Pair Networks building a “green hosting facility”

Since its founding in 2002 DEVONtechnologies is committed to protecting the environment. DEVONtechnologies donates on a regular basis to the World-wide Fund for Nature (WWF) and encourages everyone to switch to renewable energy sources. I personally receive my electricity from a local waterpower station, Christian, our chief engineer, is just building his new house using a heat pump and other state-of-the-art technology.

No wonder I am pleased to notice that Pair Networks, the data center that runs e.g. the DEVONtechnologies website, is building a brand new data center with the goal of creating the world’s greenest hosting facility. Thumbs up!

4 Responses to “Pair Networks building a “green hosting facility””

  1. Chris Beaumont says:

    If you have a year-round stream on your property you can generate your own power. I did that once and it worked quite well. The most practical way to implement this is called a “pelton wheel” and you can sometimes get a substantial amount of power. When I lived off the grid, it was a consistent 100 watts, enough for a top-loading refrigerator, a stereo, and some pre-LED low-wattage electric lighting. .

    (unfortunately, I don’t have a stream or a location that gets a lot of sunshine day round at my current home, or I would definitely do something like that again, just to experiment.)

    Another interesting way to generate electricity that not many people know about is to use a thermoelectric peltier device in reverse – with any source of significant thermal delta (for example, heat like a stove) you can extract high current, low voltage electricity.

    A source of running water also can be used for cooling a data center. Rather than using air conditioning, running water might work well.

    Some fairly modern CPUs use far less power than their predecessors. An AMD Geode CPU at 1 GHz, which is the quite capable CPU used in the HP t5720 thin client, only draws 4-9 watts. The thin clients as originally configured also have as standard, a solid state drive, so no moving parts.

    They make great all-purpose small computers for off the grid living, as they run on 12 volts and are available on ebay for under $100 used.

    Intel Atom-based computers can be used with OS X, some have dual cores, Atoms are 64 bit CPUs, and they also can run on very little power and generate very little heat compared to their predecessors.

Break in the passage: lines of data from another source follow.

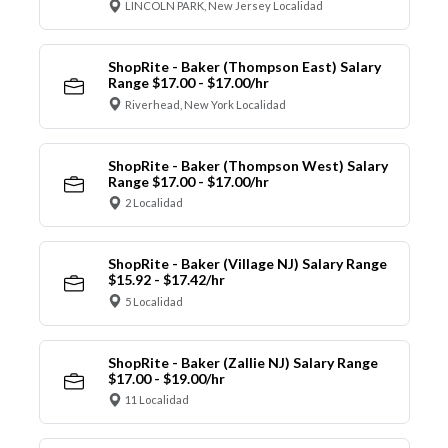
LINCOLN PARK, New Jersey Localidad
ShopRite - Baker (Thompson East) Salary
Range $17.00 - $17.00/hr
Riverhead, New York Localidad
ShopRite - Baker (Thompson West) Salary
Range $17.00 - $17.00/hr
2 Localidad
ShopRite - Baker (Village NJ) Salary Range
$15.92 - $17.42/hr
5 Localidad
ShopRite - Baker (Zallie NJ) Salary Range
$17.00 - $19.00/hr
11 Localidad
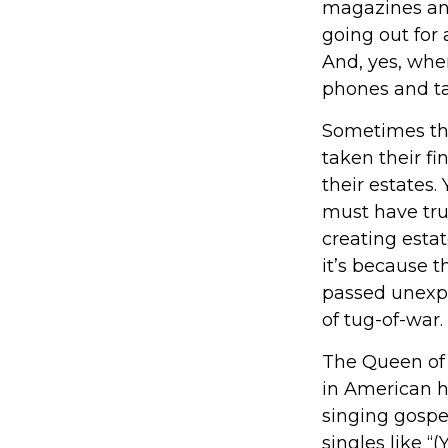
magazines an
going out for
And, yes, whe
phones and ta
Sometimes the
taken their fi
their estates.
must have trus
creating esta
it’s because 
passed unexpe
of tug-of-war.
The Queen of S
in American hi
singing gospel
singles like 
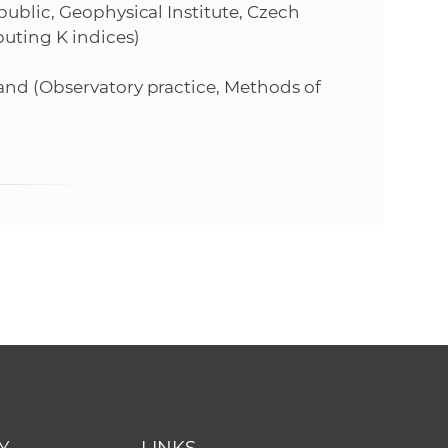
public, Geophysical Institute, Czech
uting K indices)
and (Observatory practice, Methods of
Y
LINKS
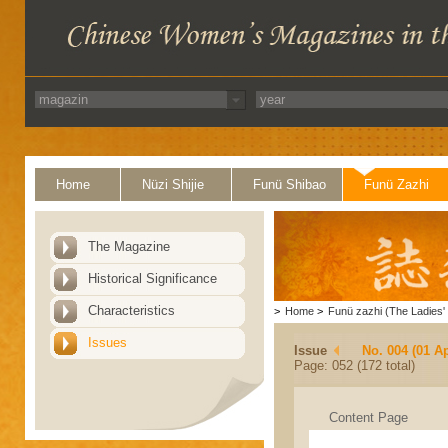
Home
Nüzi Shijie
Funü Shibao
Funü Zazhi
The Magazine
Historical Significance
Characteristics
>
Home
>
Funü zazhi (The Ladies' 
Issues
Issue
No. 004 (01 Ap
Page: 052 (172 total)
Content Page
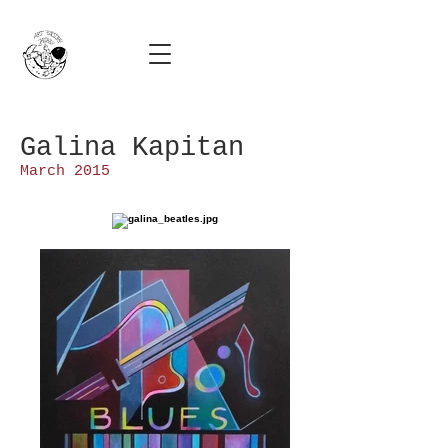
Galina Kapitan
March 2015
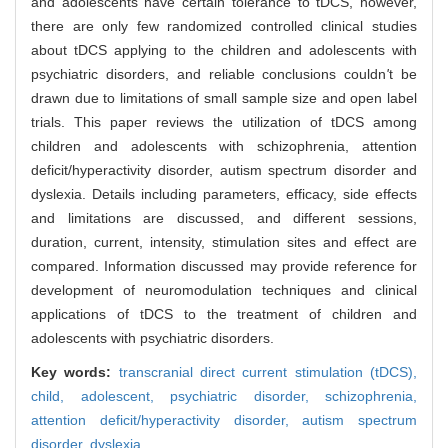
and adolescents have certain tolerance to tDCS, however,
there are only few randomized controlled clinical studies
about tDCS applying to the children and adolescents with
psychiatric disorders, and reliable conclusions couldn
'
t be
drawn due to limitations of small sample size and open label
trials. This paper reviews the utilization of tDCS among
children and adolescents with schizophrenia, attention
deficit/hyperactivity disorder, autism spectrum disorder and
dyslexia. Details including parameters, efficacy, side effects
and limitations are discussed, and different sessions,
duration, current, intensity, stimulation sites and effect are
compared. Information discussed may provide reference for
development of neuromodulation techniques and clinical
applications of tDCS to the treatment of children and
adolescents with psychiatric disorders.
Key words:
transcranial direct current stimulation (tDCS),
child,
adolescent,
psychiatric disorder,
schizophrenia,
attention deficit/hyperactivity disorder,
autism spectrum
disorder,
dyslexia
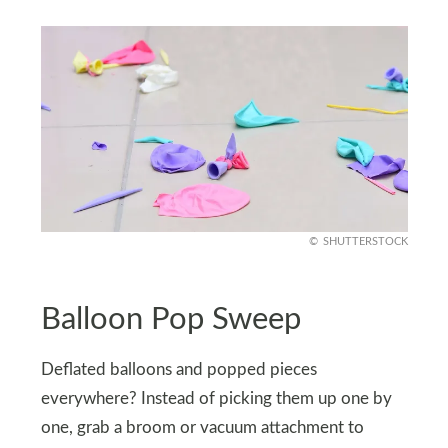
SHUTTERSTOCK
Balloon Pop Sweep
Deflated balloons and popped pieces
everywhere? Instead of picking them up one by
one, grab a broom or vacuum attachment to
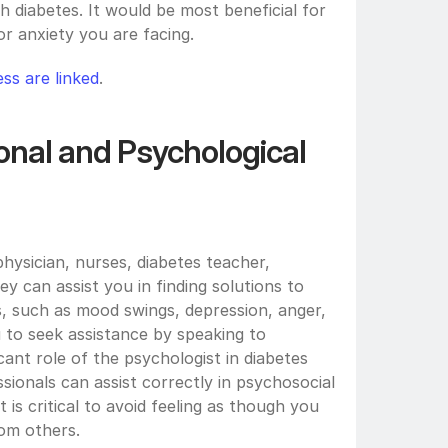
 diabetes. It would be most beneficial for 
r anxiety you are facing. 
ss are linked
.
nal and Psychological 
hysician, nurses, diabetes teacher, 
y can assist you in finding solutions to 
, such as mood swings, depression, anger, 
 to seek assistance by speaking to 
cant role of the psychologist in diabetes 
sionals can assist correctly in psychosocial 
 is critical to avoid feeling as though you 
om others.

  2. Thanks for sharing. Our home runs on water power already, but not from our own wheel in the stream (not permitted) but from a local water power station just 200m away that provides energy to quite a few households in town.

  3. eboehnisch says:

    @Chris: We actually have a stream on our property but we’re not allowed to put in our own turbine. But we get our electricity from a larger, community-operated turbine in that very river just 500m up.